When no answer looks like a weakener
On the hardest weaken questions, you read all five answers and none of them feels like a knockout. That feeling is the question working as designed — the difficulty is built into the answer choices, not the stimulus.
These show up at the top of the difficulty scale. A weaken question that experienced test-takers single out as brutal — the kind where, in their words, "all answers seem bad" — is solved not by finding a perfect attack but by applying a rule. You pick the answer that does the most damage while forcing you to assume the least.
So the move when every answer looks wrong is to stop hunting for a clean weakener and start ranking the imperfect ones. One of them weakens the argument with the smallest added assumption. That's your answer.
There are only two ways to weaken an argument
Every weakener does one of two things. It attacks a premise the argument relies on, or it introduces an alternative the argument failed to rule out.
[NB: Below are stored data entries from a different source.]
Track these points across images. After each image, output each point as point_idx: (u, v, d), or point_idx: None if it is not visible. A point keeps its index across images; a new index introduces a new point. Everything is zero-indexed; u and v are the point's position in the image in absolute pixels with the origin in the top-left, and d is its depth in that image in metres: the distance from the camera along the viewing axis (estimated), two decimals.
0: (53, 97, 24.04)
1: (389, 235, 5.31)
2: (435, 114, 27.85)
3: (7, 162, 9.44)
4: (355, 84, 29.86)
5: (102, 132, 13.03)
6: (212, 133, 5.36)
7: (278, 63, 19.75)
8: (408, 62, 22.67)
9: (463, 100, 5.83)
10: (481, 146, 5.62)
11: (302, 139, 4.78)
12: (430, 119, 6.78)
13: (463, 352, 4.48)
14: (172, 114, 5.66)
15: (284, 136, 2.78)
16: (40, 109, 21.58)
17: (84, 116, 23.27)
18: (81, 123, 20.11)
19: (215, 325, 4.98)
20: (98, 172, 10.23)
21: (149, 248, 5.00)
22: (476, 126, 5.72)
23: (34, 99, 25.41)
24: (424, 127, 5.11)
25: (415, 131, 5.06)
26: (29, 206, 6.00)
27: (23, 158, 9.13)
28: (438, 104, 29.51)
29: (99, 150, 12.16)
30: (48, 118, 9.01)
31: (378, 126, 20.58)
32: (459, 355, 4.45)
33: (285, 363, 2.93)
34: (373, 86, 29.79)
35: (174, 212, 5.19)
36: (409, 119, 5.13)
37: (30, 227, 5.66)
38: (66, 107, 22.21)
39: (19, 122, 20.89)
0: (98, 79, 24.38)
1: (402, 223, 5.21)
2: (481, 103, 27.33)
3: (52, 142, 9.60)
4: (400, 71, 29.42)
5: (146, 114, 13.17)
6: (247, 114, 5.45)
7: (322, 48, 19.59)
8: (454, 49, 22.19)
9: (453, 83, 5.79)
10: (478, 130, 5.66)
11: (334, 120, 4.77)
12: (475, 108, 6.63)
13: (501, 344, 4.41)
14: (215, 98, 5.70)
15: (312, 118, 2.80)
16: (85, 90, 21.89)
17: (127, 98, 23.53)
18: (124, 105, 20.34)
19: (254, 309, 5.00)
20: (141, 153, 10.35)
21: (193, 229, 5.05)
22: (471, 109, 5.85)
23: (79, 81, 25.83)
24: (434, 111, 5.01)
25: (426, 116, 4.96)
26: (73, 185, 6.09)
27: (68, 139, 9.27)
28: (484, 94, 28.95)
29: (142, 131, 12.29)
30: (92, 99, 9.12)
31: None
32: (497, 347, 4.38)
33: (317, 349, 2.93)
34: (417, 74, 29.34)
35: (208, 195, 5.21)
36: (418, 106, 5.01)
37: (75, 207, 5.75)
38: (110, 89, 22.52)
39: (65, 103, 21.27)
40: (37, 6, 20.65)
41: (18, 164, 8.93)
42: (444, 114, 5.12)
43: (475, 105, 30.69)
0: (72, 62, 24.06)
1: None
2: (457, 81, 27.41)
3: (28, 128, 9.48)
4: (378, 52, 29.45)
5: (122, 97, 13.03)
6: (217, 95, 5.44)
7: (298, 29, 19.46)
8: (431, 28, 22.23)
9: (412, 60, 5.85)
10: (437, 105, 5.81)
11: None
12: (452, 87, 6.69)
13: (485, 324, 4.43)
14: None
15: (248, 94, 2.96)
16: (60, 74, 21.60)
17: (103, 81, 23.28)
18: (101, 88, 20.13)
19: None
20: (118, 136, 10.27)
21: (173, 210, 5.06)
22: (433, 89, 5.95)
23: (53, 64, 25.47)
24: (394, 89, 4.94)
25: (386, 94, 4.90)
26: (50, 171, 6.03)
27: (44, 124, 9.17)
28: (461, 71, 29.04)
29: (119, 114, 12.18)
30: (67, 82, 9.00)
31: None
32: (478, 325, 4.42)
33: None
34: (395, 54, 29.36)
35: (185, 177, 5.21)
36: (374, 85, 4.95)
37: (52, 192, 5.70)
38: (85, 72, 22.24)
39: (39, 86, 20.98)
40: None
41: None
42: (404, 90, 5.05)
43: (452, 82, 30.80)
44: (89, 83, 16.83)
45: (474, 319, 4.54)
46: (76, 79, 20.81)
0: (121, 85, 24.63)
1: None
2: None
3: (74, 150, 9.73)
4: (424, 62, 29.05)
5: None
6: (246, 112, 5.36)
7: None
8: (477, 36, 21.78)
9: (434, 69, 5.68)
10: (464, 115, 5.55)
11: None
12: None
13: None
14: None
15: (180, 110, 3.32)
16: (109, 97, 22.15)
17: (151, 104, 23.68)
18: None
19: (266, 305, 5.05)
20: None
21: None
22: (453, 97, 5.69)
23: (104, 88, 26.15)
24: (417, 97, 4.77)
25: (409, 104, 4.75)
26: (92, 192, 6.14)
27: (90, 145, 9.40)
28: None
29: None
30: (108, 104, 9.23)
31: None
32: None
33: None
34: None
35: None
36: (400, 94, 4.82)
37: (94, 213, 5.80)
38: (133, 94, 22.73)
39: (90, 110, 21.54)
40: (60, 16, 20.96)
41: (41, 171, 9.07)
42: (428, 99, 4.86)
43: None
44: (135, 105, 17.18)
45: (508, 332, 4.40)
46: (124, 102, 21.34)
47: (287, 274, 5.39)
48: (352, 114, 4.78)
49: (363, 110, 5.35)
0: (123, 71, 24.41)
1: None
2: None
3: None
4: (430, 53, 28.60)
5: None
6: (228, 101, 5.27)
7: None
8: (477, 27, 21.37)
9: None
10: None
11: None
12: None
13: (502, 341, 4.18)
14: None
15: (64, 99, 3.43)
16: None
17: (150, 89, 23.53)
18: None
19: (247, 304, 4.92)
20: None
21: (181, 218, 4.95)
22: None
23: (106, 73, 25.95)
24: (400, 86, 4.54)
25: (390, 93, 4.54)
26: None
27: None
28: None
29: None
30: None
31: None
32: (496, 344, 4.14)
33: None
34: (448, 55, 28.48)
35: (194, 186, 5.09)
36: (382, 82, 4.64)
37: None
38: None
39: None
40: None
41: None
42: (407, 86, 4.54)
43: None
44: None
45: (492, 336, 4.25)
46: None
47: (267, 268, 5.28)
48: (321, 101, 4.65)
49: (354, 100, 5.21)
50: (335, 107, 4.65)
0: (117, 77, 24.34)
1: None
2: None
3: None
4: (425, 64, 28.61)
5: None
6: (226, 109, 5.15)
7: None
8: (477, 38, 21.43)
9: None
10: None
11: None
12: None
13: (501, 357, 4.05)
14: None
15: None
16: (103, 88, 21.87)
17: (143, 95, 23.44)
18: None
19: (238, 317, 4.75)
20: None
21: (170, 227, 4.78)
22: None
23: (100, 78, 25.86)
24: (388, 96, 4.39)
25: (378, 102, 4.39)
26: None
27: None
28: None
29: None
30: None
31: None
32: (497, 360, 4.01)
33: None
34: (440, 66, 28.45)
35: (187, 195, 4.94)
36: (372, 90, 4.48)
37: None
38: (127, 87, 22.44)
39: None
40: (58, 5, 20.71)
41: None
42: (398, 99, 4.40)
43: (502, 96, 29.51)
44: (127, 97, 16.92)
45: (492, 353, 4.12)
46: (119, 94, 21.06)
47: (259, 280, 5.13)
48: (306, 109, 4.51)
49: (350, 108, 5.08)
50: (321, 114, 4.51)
Knowing this turns a vague search into a checklist.
| Mechanism | What the answer does | How it feels |
|---|---|---|
| Attack a premise | Undercuts a fact or assumption the conclusion stands on | Direct, easy to spot |
| Introduce an alternative | Offers another explanation the argument never excluded | "Out of left field" — the hard ones live here |
The reason the hardest weakeners feel like they come from nowhere is that they use the second mechanism. They don't dispute the evidence; they offer a different story that fits the same evidence, which makes the conclusion no longer the only explanation. Strengthen questions are the mirror image: they rule out an alternative or shore up a premise.
The decision rule: least assumptions wins
When two or more answers could each weaken the argument if you grant them something, compare what each one makes you assume. The correct answer is the one that requires the weakest, fewest added assumptions to function as a weakener.
A trap answer typically needs you to import an extra premise — "if we also assume this other thing is true, then this would hurt the argument." The credited answer hurts the argument more directly, with less help from you.
This is the same least-assumption logic that resolves the final two on any Logical Reasoning question. On weaken specifically, it's the difference-maker on the questions where nothing looks clean, because the whole point of those questions is that you must rank flawed-looking options rather than recognize an obvious one.
A worked example
Stimulus: "A museum restored a painting and attendance rose 20% the next month. The restoration must be what drew the larger crowds."
Answer A: "The month after the restoration, the museum also launched its first national advertising campaign." Answer B: "Some visitors said they came specifically to see the restored painting."
Answer A introduces an alternative cause — the ad campaign could explain the attendance jump just as well as the restoration. It weakens by offering a competing explanation, and it needs almost nothing from you. Answer B actually points the other way (it mildly supports the conclusion), so it's not even a weakener. Here A wins because it weakens through the alternative-explanation mechanism with minimal assumptions.
Now imagine a harder version where the obvious alternative-cause answer is missing, and you're left with three answers that each weaken only if you assume something. You'd pick whichever one assumes the least — the one closest to attacking the argument as written.
The common mistake: demanding a knockout
The biggest error on hard weaken questions is rejecting every answer because none of them destroys the argument. But weaken doesn't mean disprove. The credited answer only has to make the conclusion less likely to be true — even a little.
If you hold out for an answer that proves the conclusion false, you'll cross out the correct answer along with the wrong ones, and you'll be left guessing. Recalibrate: ask which answer moves the needle against the conclusion, not which one settles the matter.
Pair that with the least-assumption rule and the question becomes manageable. You're no longer looking for a perfect attack; you're looking for the answer that does real damage with the least help from you.
Frequently asked questions
What do I do when every LSAT weaken answer seems bad?
Stop looking for a perfect attack. On the hardest weaken questions all the answers look imperfect by design. Pick the one that weakens the argument while requiring the fewest added assumptions — the answer that does damage closest to the argument as written, with the least help from you.
What are the two ways to weaken an argument on the LSAT?
Attack a premise the argument relies on, or introduce an alternative explanation the argument failed to rule out. The hardest weakeners almost always use the second mechanism, which is why they feel like they come out of nowhere.
Does a weaken answer have to disprove the conclusion?
No. A weaken answer only needs to make the conclusion less likely — not prove it false. Holding out for a knockout answer is the most common reason students eliminate the credited choice on hard weaken questions.
How is strengthen related to weaken?
Strengthen is the mirror image. Where weaken attacks a premise or raises an alternative, strengthen supports a premise or rules out an alternative. Recognizing which mechanism an answer uses makes both question types faster.